Published on host. Milano. on 17th April 2015:

The Corner Room

In London, restaurant design is surprisingly powerful in its subtlety.

Think, for example, of a restaurant with stripped back lighting, bare walls, white tiles and chrome fixtures. Who do you imagine will dine in such a restaurant? And what kind of food will be served? Now, what about a restaurant with plush banquettes, aged-wood panelling and framed paintings? Has your diner aged by a couple of decades?

As in other parts of the western world, a well designed restaurant in London might get mentions in a magazine, gain kudos in awards or even attract the right type of clientèle. Followers of restaurant psychology might even argue that the right restaurant design can increase the average spend of the diner, making restaurant design an incredibly powerful tool for the restaurateur.

Meanwhile, restaurant design in China is a wholly different ball game. Here, it’s less about the fine-tuning and more about the turnover.

Now, we’re not talking about the European restaurants in Shanghai which aspire to their international counterparts. Nor are we talking about international hotel restaurants which are inspired by a brand identity. Rather, we’re talking about restaurants for the mass market.

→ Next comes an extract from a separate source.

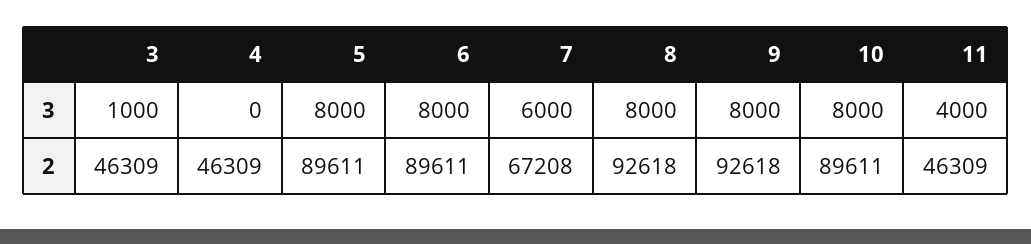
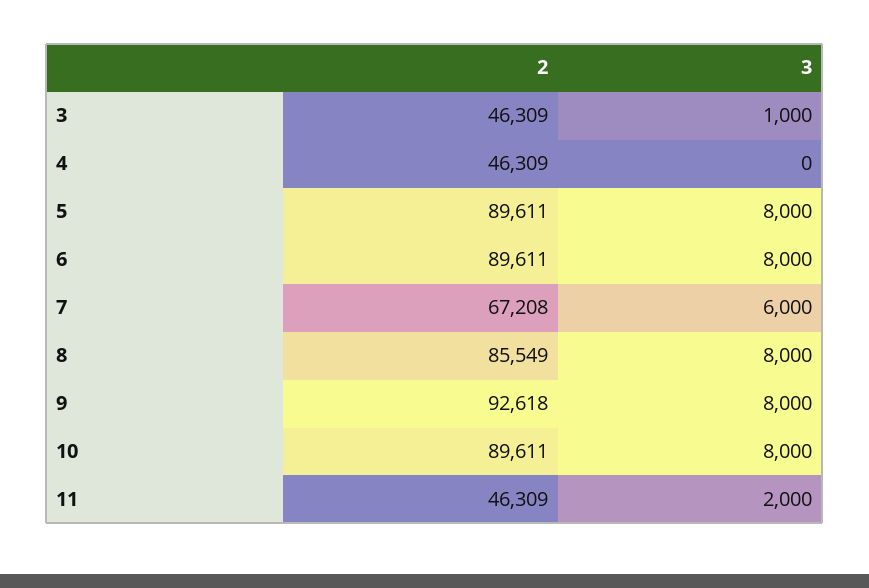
11, 3: 4000 -> 2000
8, 2: 92618 -> 85549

According to one restaurateur I spoke to last year, a successful restaurant will need to redecorate once every two or three years to maintain a sense of “newness” for its diners. A restaurant that hasn’t been redecorated for seven years or more is basically on its last legs and will have seen dwindling visitor numbers for some years.

The reason? Competition.

The number of restaurants in China is so incomprehensibly large that the only thing which distinguishes between them is that sense of newness. Here, restaurant design isn’t built to last but rather, just until its shiny edge has worn out.